*Textauszug*
<<<<

Ist schwierig zu sagen, was falsch sein könnte...man sieht ja nichts und kann nichts ausprobieren...
Ich weiss nur, dass das Fehler waren, die mir auch mal passiert sind wo ich mich gefragt hab, was ich denn nu wieder falsch gemacht hab.


----------



## sunflower84 (30. Juni 2005)

Hallo AKrebs70

Ich schicke dir den Quelltext mal per email
Wäre lieb wenn du ihn dir mal anschauen könntest.

Lg
Sunflower84


----------



## sunflower84 (30. Juni 2005)

Hallo

Hier ist der Quelltext mit dem ich das Bild einbinde:

<!DOCTYPE HTML PUBLIC "-//W3C//DTD HTML 4.0 Transitional//EN">
<html><head><title>autokehry.de - Willkommen</title>

	<meta http-equiv="content-type" content="text/html; charset=ISO-8859-1">
	<meta http-equiv="expires" content="0">
	<link rel="stylesheet" type="text/css" href="Renault%20Autohaus%20Kehry%20-%20Kaiserslautern_dateien/style.css"></head>

<body background="welcome_data/bg_start2.jpg" bgcolor="#e2e4e8">


</body></html>


----------



## ShadowMan (30. Juni 2005)

>>>>

*Rohdaten*
<<<<

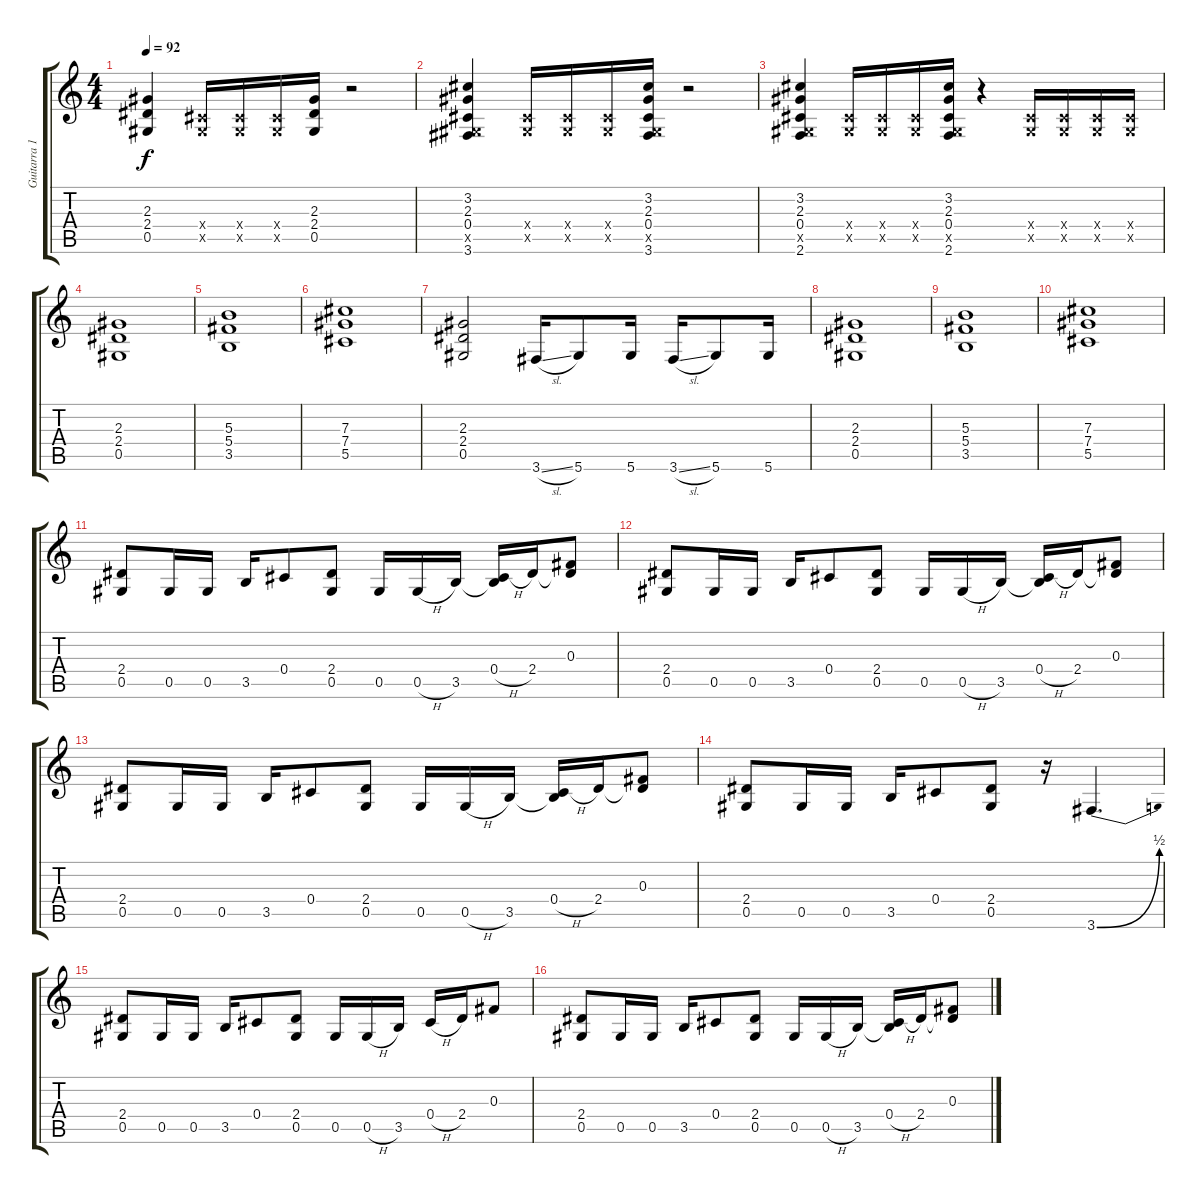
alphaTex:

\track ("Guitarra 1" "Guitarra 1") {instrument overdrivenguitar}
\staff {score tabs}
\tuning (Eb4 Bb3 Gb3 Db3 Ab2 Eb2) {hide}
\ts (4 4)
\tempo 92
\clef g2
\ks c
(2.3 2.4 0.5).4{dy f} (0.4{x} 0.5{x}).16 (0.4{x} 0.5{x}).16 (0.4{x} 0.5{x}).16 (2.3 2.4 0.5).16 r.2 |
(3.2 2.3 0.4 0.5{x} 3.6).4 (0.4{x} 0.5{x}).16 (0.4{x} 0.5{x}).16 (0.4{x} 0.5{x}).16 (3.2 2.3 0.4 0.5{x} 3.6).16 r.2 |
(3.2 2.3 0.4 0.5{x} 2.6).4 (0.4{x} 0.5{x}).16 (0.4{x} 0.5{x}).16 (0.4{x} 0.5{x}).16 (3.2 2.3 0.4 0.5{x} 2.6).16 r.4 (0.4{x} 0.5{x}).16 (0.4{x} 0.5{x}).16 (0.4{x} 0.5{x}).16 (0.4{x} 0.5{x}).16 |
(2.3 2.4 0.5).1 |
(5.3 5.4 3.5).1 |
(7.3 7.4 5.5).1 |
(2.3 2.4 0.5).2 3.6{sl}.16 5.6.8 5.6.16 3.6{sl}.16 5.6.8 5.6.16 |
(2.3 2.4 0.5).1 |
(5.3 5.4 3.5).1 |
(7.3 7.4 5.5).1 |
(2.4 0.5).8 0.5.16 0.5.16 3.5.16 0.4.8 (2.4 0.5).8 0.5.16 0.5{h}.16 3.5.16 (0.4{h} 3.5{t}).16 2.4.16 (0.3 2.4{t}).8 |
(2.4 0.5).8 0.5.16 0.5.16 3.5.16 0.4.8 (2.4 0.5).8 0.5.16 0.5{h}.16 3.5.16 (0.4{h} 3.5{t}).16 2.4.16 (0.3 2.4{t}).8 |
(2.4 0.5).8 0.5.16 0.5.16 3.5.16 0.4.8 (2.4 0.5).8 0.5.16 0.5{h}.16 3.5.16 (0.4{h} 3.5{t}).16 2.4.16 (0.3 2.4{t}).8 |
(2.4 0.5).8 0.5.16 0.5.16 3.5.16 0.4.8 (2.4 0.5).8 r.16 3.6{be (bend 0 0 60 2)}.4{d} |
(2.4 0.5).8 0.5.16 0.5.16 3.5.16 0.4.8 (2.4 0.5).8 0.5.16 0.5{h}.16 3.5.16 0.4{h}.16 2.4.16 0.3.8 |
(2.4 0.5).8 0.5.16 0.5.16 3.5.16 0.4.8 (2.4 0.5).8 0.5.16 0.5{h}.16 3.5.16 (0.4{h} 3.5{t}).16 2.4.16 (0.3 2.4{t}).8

>>>>
<<<<

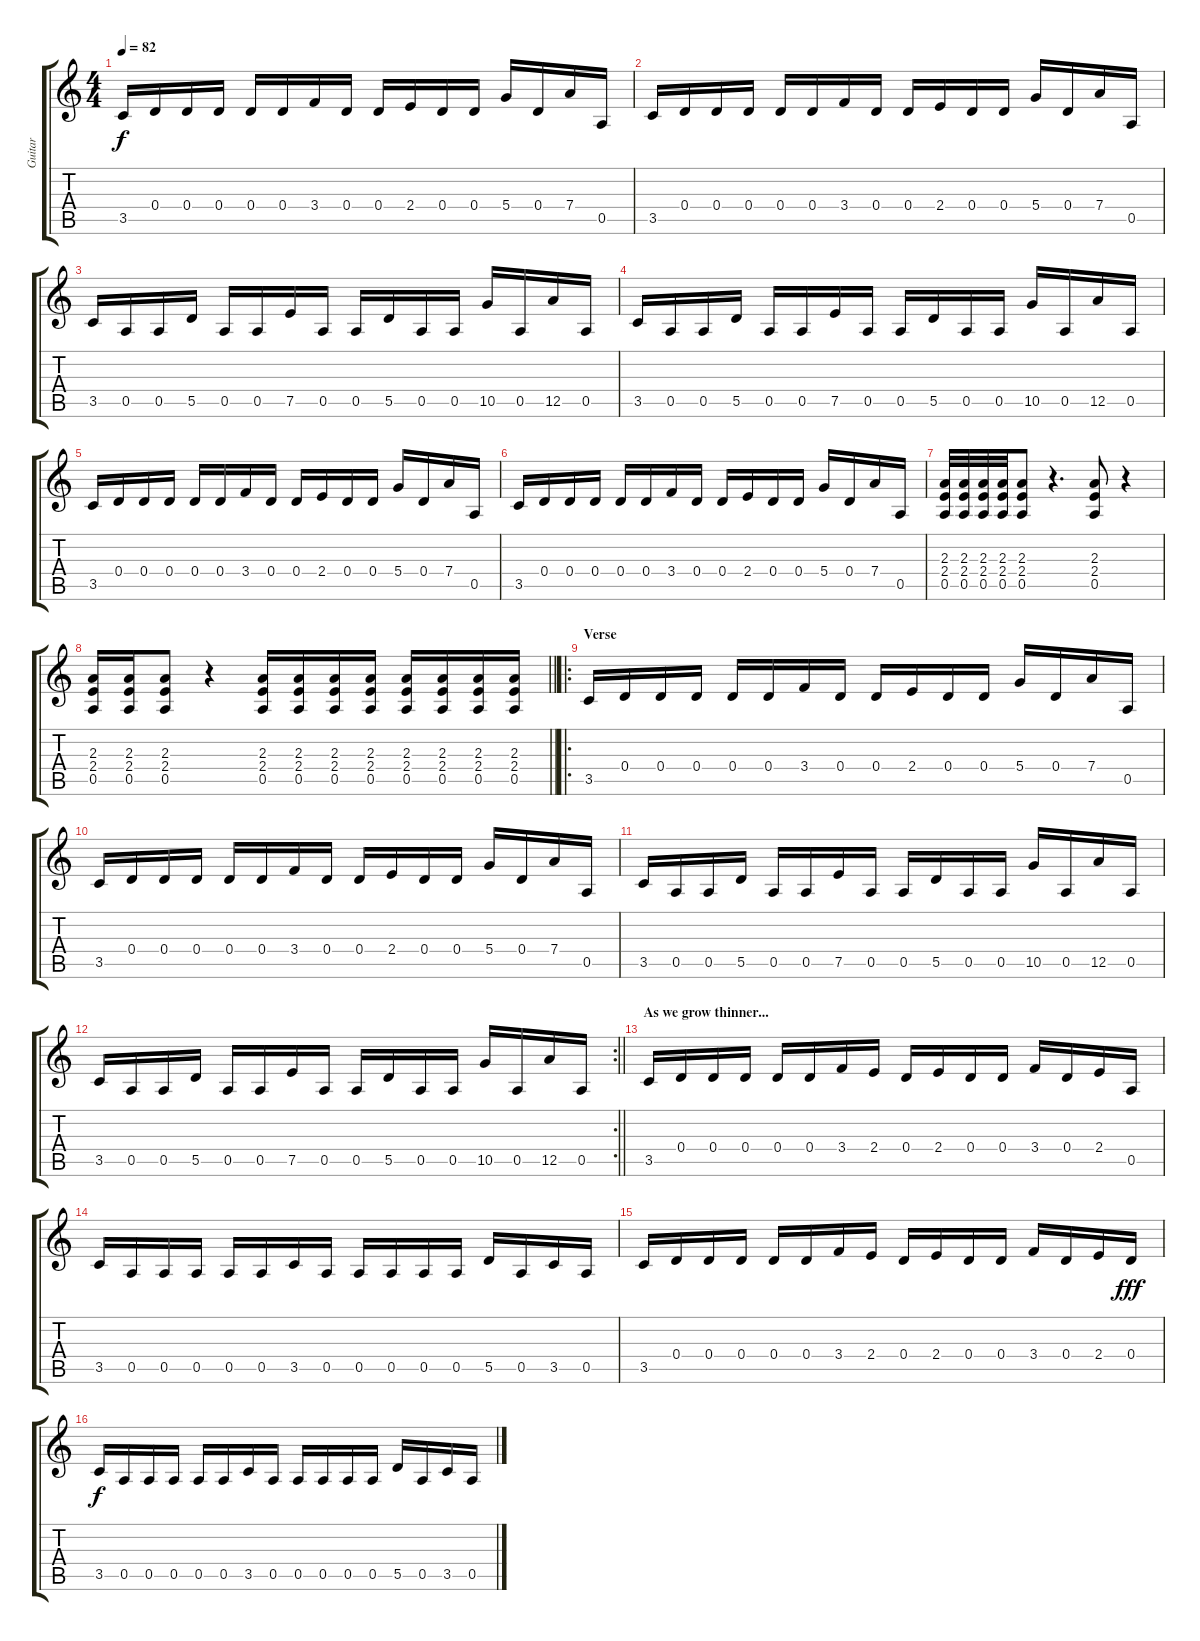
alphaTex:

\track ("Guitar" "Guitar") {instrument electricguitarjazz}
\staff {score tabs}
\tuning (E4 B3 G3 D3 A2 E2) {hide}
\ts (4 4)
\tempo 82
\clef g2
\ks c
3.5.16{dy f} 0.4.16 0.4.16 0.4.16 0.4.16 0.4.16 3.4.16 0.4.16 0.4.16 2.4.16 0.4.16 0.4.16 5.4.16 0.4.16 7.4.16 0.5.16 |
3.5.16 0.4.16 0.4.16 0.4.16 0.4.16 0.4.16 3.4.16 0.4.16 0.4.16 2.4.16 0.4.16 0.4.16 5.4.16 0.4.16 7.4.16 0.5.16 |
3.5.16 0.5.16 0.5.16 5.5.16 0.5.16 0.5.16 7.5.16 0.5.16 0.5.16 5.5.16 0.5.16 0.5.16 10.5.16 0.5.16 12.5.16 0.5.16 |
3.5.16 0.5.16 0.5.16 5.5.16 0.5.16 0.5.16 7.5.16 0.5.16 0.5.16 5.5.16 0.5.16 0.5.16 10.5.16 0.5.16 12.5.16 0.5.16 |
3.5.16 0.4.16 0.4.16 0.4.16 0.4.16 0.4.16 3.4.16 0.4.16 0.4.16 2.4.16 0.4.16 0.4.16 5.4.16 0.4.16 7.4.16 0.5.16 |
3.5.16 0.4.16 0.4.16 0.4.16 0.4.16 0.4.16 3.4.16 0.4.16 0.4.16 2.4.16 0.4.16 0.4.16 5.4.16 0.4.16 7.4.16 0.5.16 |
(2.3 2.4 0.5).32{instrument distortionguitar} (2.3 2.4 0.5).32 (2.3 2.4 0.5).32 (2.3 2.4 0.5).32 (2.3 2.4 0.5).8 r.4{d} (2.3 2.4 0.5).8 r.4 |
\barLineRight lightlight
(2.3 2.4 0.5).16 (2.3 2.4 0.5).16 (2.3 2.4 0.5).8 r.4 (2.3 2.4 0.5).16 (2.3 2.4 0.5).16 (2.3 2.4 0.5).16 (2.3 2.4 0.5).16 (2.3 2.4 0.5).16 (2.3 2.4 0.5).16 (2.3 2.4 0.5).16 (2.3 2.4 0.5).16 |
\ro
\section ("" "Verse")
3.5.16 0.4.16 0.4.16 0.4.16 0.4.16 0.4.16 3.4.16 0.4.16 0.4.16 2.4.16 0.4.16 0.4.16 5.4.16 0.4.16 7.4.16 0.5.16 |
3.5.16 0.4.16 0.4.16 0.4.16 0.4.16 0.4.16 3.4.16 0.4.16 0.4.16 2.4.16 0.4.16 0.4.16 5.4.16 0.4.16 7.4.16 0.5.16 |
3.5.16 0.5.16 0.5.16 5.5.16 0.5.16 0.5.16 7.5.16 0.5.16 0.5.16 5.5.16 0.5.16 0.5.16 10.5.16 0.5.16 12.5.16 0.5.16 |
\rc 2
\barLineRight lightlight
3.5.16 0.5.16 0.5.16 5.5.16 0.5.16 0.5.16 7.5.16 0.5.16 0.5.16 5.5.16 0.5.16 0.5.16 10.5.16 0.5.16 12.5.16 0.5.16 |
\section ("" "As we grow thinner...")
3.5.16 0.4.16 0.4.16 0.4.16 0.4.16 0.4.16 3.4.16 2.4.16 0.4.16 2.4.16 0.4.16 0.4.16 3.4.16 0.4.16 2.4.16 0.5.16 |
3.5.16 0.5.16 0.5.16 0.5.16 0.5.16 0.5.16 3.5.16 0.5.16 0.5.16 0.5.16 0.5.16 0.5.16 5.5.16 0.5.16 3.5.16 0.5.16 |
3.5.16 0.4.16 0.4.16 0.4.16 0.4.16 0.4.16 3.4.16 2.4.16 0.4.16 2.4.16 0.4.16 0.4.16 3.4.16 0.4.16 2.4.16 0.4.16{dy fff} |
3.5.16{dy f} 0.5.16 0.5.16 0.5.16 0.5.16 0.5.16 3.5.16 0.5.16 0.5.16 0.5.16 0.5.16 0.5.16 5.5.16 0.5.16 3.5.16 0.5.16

>>>>

*Aufgaben*
a) Welche Attributnamen kommen in den beiden meta-Tags und im link-Tag des Quelltexts vor, der im Textauszug zum Hintergrundbild steht? Führe jeden Namen einmal auf.
b) Welche Hintergrundfarbe legt das body-Tag im Textauszug zum Hintergrundbild fest?
c) Führe den Textauszug zum Hintergrundbild mit dem Beitrag von ShadowMan fort.

*Antworten*
a) http-equiv, content, rel, type, href

b) #e2e4e8

c)
Ich bin mir gerade nicht 100% sicher, aber kann es sein, dass du dein Hintergrundbild mit der Farbe "überschreibst"? Mach die Farbe bitte mal weg 
Oder mach es gleich mit CSS, was ich eh für sinnvoller halte.

In welchem Ordner befindet sich diese datei? Diese müsste ja dann einen Ordner über dem Bild liegen, gell?


----------



## AKrebs70 (30. Juni 2005)

Also dort ist kein Fehler zu erkennen.

Wenn wie schon gesagt der Pfad, Dateiname stimmt, kann ich mir nur noch vorstellen das in deiner Style.css vieleicht ein Fehler ist. Hast du dort auch body etwas zugewiesen?

Axel


----------



## sunflower84 (30. Juni 2005)

Also wenn ich die Hintergrundfarbe weg mach dann bringt das auch nichts.
Was meinst du damit ob ich Body etwas zugewiesen habe?

Lg
Sunflower84


----------



## AKrebs70 (30. Juni 2005)

Die Seite liest eine css-Datei ein. Wie sieht die den aus.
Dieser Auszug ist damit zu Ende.